» **SELECTED PASSAGE**:
#####
Alston Cobourn (40:10)
So yeah, we do have some time for what time is it exactly? But we do have time for questions. So yeah, we can take questions for Travis. I did want to ask you, do you know if the Native American organization, acne, oh, here on campus is, has any other sort of events planned for American Heritage Month?

Travis Dunn (40:31)
I don't think we have any plans for Native American Heritage Month, but we are planning for the pow wow, and that's usually in in spring, yeah, in the spring, yes, ma'am.

Audience Member (40:41)
And it'll be there is a, they have a Facebook page that you can find information about that. Yes, yes. They did it in the Student Center last year. It was, it was, traditionally,

Travis Dunn (40:54)
Traditionally, we've held it bottom off College Hill when I was an undergrad here. And then it moved around to Minges for a long time. And now we got a Student Center, which is really nice. I like the Student Center setup in our setting and the parking is a lot better now.

Audience Member (41:16)
So. How successful have you been in finding some of those, like, really, and I'm sure, probably been difficult early pow wow photographs, like 1980s early 1990s Have you, have you found much of that? And then, have you seen just, just from what you've seen? Have you seen any sort of shift from the few maybe, photographs you found? So

Travis Dunn (41:40)
#####
» **Saved entries**:

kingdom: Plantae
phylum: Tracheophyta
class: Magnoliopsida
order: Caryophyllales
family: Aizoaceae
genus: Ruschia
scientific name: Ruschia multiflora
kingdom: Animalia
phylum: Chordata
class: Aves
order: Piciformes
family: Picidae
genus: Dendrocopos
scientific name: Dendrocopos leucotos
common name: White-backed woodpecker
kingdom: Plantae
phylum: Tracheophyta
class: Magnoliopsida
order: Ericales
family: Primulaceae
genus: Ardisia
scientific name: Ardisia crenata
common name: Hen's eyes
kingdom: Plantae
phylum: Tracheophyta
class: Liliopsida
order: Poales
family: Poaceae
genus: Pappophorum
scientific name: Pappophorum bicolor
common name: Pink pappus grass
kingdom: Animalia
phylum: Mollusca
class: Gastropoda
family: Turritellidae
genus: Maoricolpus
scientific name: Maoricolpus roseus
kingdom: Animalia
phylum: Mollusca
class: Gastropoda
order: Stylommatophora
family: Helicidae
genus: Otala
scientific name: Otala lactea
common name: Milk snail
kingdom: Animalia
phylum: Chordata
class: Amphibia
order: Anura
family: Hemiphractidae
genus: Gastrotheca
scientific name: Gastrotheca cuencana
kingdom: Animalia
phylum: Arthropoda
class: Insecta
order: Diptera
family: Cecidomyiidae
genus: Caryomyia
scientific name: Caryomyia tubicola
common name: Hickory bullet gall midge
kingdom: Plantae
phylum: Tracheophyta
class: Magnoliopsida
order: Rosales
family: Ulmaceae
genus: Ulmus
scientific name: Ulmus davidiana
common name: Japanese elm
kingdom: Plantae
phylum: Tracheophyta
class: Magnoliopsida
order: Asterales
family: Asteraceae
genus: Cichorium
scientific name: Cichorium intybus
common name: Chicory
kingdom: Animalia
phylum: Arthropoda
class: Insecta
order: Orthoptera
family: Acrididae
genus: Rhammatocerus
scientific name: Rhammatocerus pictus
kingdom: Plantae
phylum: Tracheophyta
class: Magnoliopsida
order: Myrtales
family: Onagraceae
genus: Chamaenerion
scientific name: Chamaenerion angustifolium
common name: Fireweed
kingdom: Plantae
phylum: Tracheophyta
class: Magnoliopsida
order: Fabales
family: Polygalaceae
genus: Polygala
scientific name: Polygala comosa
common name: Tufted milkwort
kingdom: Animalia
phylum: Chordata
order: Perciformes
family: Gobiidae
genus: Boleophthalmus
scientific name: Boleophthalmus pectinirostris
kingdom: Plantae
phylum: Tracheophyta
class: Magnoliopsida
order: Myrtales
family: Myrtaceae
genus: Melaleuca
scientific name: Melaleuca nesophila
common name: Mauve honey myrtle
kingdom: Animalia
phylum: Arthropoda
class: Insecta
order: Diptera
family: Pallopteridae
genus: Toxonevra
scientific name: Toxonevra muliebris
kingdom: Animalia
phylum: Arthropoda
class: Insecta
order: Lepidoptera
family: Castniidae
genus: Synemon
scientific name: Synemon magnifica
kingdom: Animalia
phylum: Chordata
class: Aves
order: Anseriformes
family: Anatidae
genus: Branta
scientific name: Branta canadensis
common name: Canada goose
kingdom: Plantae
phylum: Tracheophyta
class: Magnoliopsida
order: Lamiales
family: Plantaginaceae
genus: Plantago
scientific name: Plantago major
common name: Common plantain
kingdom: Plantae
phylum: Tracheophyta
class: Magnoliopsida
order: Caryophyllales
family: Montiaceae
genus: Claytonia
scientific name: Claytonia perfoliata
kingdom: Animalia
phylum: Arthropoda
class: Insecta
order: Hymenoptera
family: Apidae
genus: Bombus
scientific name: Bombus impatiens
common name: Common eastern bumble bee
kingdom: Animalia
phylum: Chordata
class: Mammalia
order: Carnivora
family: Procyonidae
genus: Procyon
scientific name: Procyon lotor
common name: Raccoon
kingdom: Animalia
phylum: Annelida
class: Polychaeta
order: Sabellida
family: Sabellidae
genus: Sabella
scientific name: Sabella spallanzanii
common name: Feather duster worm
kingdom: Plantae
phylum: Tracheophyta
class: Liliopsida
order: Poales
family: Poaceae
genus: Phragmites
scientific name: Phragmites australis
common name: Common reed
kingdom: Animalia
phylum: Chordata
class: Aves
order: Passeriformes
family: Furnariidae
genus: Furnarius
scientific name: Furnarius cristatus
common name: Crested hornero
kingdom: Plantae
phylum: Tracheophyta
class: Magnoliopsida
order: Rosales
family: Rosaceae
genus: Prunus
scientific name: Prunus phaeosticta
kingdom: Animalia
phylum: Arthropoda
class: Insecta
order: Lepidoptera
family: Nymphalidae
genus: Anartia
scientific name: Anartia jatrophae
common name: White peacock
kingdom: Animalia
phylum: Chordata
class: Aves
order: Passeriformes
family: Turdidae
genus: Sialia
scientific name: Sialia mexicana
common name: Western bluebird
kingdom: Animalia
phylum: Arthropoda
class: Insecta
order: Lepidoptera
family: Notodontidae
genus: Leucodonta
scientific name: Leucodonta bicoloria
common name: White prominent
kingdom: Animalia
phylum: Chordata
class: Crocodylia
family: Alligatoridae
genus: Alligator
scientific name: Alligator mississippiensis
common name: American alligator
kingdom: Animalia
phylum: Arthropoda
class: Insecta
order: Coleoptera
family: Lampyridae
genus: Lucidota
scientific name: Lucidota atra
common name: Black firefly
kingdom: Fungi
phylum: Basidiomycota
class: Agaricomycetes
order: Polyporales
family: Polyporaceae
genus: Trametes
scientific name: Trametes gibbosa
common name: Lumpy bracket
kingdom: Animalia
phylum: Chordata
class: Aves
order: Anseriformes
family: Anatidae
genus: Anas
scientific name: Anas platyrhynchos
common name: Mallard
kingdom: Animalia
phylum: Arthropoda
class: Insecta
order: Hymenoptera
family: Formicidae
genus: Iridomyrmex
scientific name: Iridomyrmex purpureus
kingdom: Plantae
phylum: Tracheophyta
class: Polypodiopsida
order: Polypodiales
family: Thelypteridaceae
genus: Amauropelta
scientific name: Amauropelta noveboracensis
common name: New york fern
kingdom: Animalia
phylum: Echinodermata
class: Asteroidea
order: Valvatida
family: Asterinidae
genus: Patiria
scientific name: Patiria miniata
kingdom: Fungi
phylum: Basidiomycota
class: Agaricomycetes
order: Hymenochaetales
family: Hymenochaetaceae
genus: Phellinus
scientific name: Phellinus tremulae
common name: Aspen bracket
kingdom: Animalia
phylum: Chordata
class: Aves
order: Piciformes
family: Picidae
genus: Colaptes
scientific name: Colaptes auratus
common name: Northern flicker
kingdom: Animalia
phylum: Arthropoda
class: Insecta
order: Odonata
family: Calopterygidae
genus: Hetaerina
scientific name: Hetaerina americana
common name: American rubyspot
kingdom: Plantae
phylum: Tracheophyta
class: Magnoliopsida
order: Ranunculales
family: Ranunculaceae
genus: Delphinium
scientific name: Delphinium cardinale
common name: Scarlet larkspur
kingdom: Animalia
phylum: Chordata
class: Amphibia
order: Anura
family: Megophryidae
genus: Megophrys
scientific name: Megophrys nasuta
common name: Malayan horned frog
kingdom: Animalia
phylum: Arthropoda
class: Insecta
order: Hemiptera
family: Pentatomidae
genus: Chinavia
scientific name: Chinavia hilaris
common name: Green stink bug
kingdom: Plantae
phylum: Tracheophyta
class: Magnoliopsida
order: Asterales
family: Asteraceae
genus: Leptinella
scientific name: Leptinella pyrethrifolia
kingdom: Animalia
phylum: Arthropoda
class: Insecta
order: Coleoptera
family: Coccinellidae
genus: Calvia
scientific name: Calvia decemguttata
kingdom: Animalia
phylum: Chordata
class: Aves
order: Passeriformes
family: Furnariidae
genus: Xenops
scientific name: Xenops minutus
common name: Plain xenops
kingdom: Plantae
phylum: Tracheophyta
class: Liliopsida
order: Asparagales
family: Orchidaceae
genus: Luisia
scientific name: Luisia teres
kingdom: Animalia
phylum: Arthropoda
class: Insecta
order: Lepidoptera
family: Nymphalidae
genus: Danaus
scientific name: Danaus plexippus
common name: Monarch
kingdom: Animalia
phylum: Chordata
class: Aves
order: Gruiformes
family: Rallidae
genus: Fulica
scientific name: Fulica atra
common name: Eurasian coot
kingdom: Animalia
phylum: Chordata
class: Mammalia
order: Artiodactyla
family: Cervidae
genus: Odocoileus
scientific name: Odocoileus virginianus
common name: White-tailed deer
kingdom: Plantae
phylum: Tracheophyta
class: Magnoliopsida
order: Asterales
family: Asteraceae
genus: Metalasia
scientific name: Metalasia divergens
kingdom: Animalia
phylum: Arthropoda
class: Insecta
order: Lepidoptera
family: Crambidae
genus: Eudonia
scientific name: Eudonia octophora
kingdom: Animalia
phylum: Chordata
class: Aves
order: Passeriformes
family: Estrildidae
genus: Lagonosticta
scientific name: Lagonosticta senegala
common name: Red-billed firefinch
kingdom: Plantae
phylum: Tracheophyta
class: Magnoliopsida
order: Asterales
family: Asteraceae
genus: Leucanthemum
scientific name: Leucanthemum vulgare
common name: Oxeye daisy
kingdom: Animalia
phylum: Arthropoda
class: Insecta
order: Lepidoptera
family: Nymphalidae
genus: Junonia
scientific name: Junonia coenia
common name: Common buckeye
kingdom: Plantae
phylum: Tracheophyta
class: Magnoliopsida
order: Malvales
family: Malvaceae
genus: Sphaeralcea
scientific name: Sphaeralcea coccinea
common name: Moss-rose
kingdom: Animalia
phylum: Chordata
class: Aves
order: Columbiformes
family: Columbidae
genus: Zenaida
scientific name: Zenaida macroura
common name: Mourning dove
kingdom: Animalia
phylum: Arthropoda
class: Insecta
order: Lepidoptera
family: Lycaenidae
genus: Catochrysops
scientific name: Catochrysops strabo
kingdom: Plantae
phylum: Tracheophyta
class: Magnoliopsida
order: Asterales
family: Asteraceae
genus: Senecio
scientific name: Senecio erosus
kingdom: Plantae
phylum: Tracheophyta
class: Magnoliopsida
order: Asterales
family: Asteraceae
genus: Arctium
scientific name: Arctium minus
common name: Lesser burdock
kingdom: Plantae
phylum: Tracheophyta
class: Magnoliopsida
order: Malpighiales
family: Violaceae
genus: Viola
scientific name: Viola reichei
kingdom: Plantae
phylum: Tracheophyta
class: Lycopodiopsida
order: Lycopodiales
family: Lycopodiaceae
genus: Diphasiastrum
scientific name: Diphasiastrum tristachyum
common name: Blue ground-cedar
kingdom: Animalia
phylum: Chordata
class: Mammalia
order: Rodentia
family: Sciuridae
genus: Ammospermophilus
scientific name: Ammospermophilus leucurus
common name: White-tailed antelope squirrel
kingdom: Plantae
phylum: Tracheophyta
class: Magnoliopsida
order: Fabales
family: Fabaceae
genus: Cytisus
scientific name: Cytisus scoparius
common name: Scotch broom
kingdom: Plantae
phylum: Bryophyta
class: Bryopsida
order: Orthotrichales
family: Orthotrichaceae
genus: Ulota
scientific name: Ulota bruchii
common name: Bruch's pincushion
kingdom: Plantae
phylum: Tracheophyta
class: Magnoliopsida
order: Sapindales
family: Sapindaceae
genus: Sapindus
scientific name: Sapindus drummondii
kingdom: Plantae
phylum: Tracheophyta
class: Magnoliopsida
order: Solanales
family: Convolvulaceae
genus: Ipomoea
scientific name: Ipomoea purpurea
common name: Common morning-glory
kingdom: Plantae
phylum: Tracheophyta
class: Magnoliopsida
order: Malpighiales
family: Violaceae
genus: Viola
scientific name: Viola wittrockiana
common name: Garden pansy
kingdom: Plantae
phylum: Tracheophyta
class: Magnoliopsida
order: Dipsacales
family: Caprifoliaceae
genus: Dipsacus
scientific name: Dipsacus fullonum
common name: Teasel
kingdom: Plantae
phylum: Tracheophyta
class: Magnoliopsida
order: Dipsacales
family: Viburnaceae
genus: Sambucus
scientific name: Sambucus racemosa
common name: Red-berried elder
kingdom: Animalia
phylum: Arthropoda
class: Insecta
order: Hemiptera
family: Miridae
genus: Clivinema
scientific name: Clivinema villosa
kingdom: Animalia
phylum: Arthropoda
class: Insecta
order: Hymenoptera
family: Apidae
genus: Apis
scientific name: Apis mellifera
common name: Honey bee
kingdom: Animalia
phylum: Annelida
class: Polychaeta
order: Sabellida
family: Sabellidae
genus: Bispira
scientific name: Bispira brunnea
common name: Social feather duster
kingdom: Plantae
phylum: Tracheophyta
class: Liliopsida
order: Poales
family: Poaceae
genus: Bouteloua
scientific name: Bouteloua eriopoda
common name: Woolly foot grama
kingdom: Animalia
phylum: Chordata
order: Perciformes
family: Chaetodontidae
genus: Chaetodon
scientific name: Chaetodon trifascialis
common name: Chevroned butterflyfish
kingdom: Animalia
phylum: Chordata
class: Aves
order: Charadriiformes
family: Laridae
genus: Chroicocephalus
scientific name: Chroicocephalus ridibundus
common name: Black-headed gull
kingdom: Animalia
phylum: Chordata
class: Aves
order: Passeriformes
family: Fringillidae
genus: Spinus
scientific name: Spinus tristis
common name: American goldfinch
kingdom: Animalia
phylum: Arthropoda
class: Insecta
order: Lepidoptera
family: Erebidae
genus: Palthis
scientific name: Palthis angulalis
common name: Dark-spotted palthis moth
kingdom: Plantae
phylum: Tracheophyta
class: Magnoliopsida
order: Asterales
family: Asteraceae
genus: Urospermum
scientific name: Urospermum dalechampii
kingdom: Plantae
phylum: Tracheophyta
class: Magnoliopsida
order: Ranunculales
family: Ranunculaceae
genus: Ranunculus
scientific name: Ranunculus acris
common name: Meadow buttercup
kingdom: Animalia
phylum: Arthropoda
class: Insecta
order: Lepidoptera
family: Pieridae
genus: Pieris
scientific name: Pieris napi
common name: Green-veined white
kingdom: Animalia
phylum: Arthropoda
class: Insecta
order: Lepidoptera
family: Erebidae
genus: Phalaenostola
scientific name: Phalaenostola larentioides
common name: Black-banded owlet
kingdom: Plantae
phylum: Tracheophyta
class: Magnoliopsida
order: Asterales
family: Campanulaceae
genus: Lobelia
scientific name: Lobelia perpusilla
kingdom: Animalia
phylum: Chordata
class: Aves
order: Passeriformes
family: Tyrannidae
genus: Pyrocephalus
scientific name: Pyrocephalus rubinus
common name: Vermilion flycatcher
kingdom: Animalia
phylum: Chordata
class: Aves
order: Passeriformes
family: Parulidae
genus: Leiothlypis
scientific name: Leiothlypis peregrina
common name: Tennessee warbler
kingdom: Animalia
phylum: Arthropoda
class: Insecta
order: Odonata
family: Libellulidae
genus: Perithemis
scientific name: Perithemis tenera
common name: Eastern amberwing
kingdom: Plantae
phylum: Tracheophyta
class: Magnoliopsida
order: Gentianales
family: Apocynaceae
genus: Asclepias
#####
» **GIVEN TASK**:
In the Q&A transcript, list each timestamp shown in parentheses after a speaker's name, paired with that speaker.

» **SOLUTION**:
- 40:10: Alston Cobourn
- 40:31: Travis Dunn
- 40:41: Audience Member
- 40:54: Travis Dunn
- 41:16: Audience Member
- 41:40: Travis Dunn